Since I'm just learning Struts myself, I've been avoiding getting in on
this conversation, however, since it's been going on for a while....
I have an example that I've found where the validation only occurs when
the submit button has been clicked.
Therefore, I would think this is the correct result.

 

[Wendy S]

(2) I don't have a LoginForm (I once did, but retired it when I moved
to DynaValidatorForms...) so I don't have a validate method to check
for the first time it was accessed.

Using DynaValidatorForm only gets you out of writing a bunch of get/set
methods. You can still have a Java class that extends DynaValidatorForm and
override the validate method. It looks like this:

public final class ContactForm extends DynaValidatorForm
{ ...

and in struts-config, you use your form as the type rather than the generic
DynaValidatorForm:
<form-beans>
<form-bean name="contactForm"
type="edu.asu.vpia.struts.ContactForm">
...

Struts then knows to instantiate your class rather than DynaValidatorForm.

The workarounds mentioned are nice, but somehow it feels like this is
a problem (it happens on all my forms) and is not proper behavior. Has
the struts developers intentionally designed it so that the form upon
creation has the validate method called?

HTTP request -> form creation -> form population from request params -> form
validation -> display
The framework doesn't particularly care that the form is "new," it just
goes through the steps. Another option is to turn off validation in
struts-config.xml, and call it manually when you determine it's appropriate.
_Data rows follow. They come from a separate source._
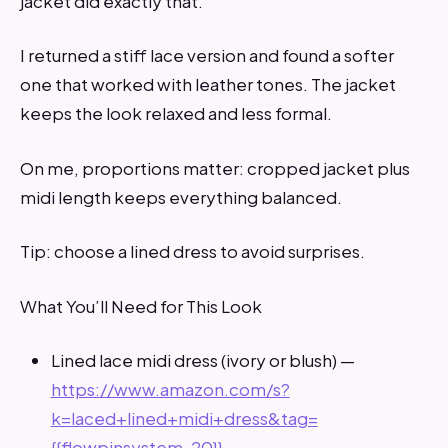
jacket did exactly that.
I returned a stiff lace version and found a softer
one that worked with leather tones. The jacket
keeps the look relaxed and less formal.
On me, proportions matter: cropped jacket plus
midi length keeps everything balanced.
Tip: choose a lined dress to avoid surprises.
What You’ll Need for This Look
Lined lace midi dress (ivory or blush) —
https://www.amazon.com/s?
k=laced+lined+midi+dress&tag=
{{flowpinsystem-20}}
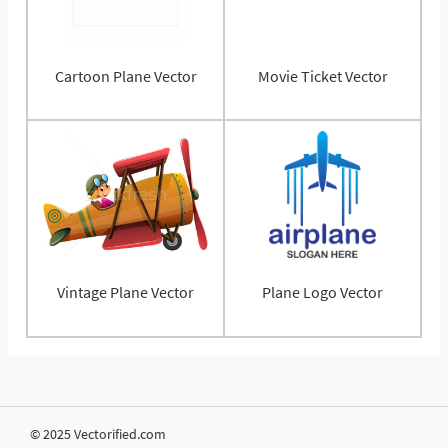
Cartoon Plane Vector
Movie Ticket Vector
Vintage Plane Vector
Plane Logo Vector
© 2025 Vectorified.com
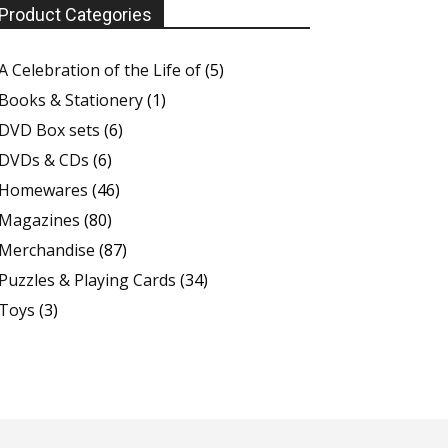
Product Categories
A Celebration of the Life of
(5)
Books & Stationery
(1)
DVD Box sets
(6)
DVDs & CDs
(6)
Homewares
(46)
Magazines
(80)
Merchandise
(87)
Puzzles & Playing Cards
(34)
Toys
(3)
Hard-coded, my check of whether to validate looks like this:

if ( "Finish".equals( request.getParameter( "userAction" ) ) ) {
log.debug( "User has Finished, validating..." );
errors = super.validate( mapping, request );
}

'userAction' is the param that controls my LookupDispatchAction, and
"Finish" is the value of one of the many buttons on the form. One of these
days I'll get the former value from the ActionMapping and the latter from
the Resource bundle. This app suffers from being my very first Struts app,
and I find the oddest things when I go back and look at the code!